"Aku merindukanmu, sayang..."
Aku tersenyum tenang memandang Samahita yang mendayukan nada manja. Aku menarik dagunya. Seperti yang sebelumnya telah terjadi, kedua belah bibir antara milikku dan Samahita bertempur dengan sengit. Meliuk-liukkan lidah sembari kedua tangan kami saling memanjakan tubuh lawan.
Kami berakhir dengan pakaian yang tersampir di bebatuan, memberikan kepuasan satu sama lain. Meneriakkan nama lawannya dengan garang. Bahkan bunyi kecipak air ikut meramaikan setubuhanku dengan sati-satunya wanita yang kucintai dari kecil selain mendiang ibundaku.
------
Aku menghampiri Samahita di dalam sebuah ruangan yang selalu kami gunakan untuk sekedar berbincang atau melakukan cumbuan manis di sudut istana milik ayahandanya.

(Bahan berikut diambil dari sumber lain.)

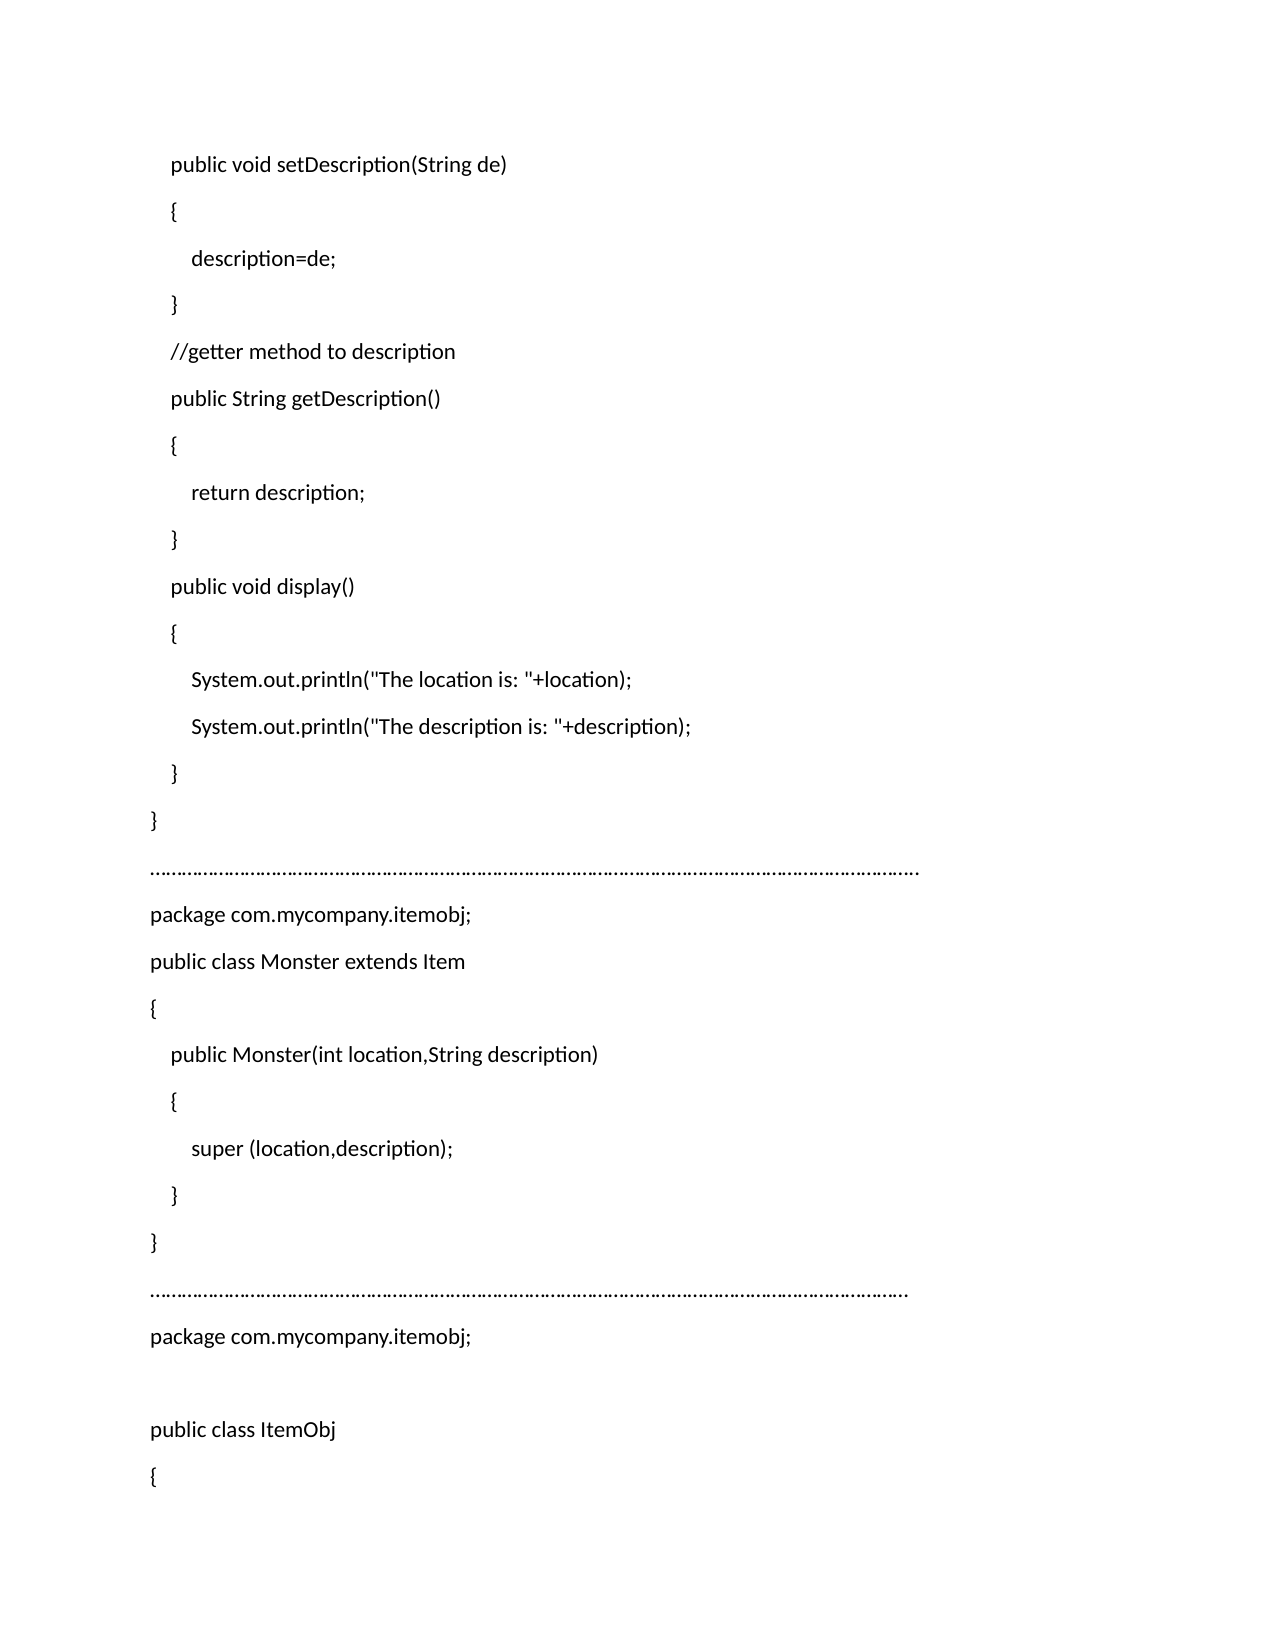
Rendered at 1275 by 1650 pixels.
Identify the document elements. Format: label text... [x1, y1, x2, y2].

Aku menghentikan langkahku ketika melihat penampilannya yang cukup kuyu. Senyuman yang sedari tadi kutampung dan siap kupersembahkan padanya-pun menguap. Aku bertanya padanya apakah ia baik-baik saja, namun ia menjawab dengan senyuman dan berkata bahwa ia baik baik saja.
"Kenapa tiba-tiba?"
Aku tersenyum kepadanya. Kupeluk badannya yang terasa mungil dalam dekapanku.
"Kenapa? Bukankah kau menyukai kejutan?"
Samahita meremat bahuku dan merangkul leherku. Kemudian ia tenggerkan bibirnya yang basah menjelajahi leherku.